§ **DATASET**:
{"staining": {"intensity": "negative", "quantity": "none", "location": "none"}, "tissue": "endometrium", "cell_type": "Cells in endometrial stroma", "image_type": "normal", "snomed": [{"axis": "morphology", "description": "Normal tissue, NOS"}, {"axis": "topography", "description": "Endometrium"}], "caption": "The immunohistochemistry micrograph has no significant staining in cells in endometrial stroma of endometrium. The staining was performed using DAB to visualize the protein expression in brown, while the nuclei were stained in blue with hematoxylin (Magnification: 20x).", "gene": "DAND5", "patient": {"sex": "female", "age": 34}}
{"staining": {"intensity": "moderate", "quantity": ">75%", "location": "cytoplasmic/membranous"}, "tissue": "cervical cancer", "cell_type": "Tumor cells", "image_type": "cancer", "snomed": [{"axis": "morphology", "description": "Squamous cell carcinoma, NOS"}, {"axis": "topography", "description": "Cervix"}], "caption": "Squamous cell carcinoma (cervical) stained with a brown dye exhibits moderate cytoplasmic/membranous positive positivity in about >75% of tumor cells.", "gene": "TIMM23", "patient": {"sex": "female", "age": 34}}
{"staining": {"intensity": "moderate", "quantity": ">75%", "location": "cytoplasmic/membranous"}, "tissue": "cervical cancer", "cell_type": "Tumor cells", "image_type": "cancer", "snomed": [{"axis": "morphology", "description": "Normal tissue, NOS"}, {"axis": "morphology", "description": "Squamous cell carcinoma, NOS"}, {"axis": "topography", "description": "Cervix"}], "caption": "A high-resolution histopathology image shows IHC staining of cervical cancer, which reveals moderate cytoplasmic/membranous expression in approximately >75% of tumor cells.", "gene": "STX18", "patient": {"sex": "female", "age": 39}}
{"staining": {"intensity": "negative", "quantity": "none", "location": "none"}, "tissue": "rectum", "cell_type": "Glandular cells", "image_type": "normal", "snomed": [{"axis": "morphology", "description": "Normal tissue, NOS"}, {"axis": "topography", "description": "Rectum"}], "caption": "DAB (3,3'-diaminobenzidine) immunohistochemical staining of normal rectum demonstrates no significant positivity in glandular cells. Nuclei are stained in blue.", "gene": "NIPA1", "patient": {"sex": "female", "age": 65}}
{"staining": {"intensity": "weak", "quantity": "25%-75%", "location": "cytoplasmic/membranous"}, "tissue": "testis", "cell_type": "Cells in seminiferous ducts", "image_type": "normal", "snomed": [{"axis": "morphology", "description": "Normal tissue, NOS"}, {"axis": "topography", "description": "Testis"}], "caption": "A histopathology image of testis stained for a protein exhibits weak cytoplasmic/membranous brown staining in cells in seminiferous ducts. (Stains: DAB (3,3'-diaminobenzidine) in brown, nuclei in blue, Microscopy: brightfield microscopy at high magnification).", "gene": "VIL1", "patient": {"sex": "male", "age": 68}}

§ **EXERCISE BRIEF**: Copy, without any change, the lines above from the one containing "cell carcinoma (cervical)" to the end, both ends included. Add nothing else.

§ **OUTPUT OF THE TASK**:
{"staining": {"intensity": "moderate", "quantity": ">75%", "location": "cytoplasmic/membranous"}, "tissue": "cervical cancer", "cell_type": "Tumor cells", "image_type": "cancer", "snomed": [{"axis": "morphology", "description": "Squamous cell carcinoma, NOS"}, {"axis": "topography", "description": "Cervix"}], "caption": "Squamous cell carcinoma (cervical) stained with a brown dye exhibits moderate cytoplasmic/membranous positive positivity in about >75% of tumor cells.", "gene": "TIMM23", "patient": {"sex": "female", "age": 34}}
{"staining": {"intensity": "moderate", "quantity": ">75%", "location": "cytoplasmic/membranous"}, "tissue": "cervical cancer", "cell_type": "Tumor cells", "image_type": "cancer", "snomed": [{"axis": "morphology", "description": "Normal tissue, NOS"}, {"axis": "morphology", "description": "Squamous cell carcinoma, NOS"}, {"axis": "topography", "description": "Cervix"}], "caption": "A high-resolution histopathology image shows IHC staining of cervical cancer, which reveals moderate cytoplasmic/membranous expression in approximately >75% of tumor cells.", "gene": "STX18", "patient": {"sex": "female", "age": 39}}
{"staining": {"intensity": "negative", "quantity": "none", "location": "none"}, "tissue": "rectum", "cell_type": "Glandular cells", "image_type": "normal", "snomed": [{"axis": "morphology", "description": "Normal tissue, NOS"}, {"axis": "topography", "description": "Rectum"}], "caption": "DAB (3,3'-diaminobenzidine) immunohistochemical staining of normal rectum demonstrates no significant positivity in glandular cells. Nuclei are stained in blue.", "gene": "NIPA1", "patient": {"sex": "female", "age": 65}}
{"staining": {"intensity": "weak", "quantity": "25%-75%", "location": "cytoplasmic/membranous"}, "tissue": "testis", "cell_type": "Cells in seminiferous ducts", "image_type": "normal", "snomed": [{"axis": "morphology", "description": "Normal tissue, NOS"}, {"axis": "topography", "description": "Testis"}], "caption": "A histopathology image of testis stained for a protein exhibits weak cytoplasmic/membranous brown staining in cells in seminiferous ducts. (Stains: DAB (3,3'-diaminobenzidine) in brown, nuclei in blue, Microscopy: brightfield microscopy at high magnification).", "gene": "VIL1", "patient": {"sex": "male", "age": 68}}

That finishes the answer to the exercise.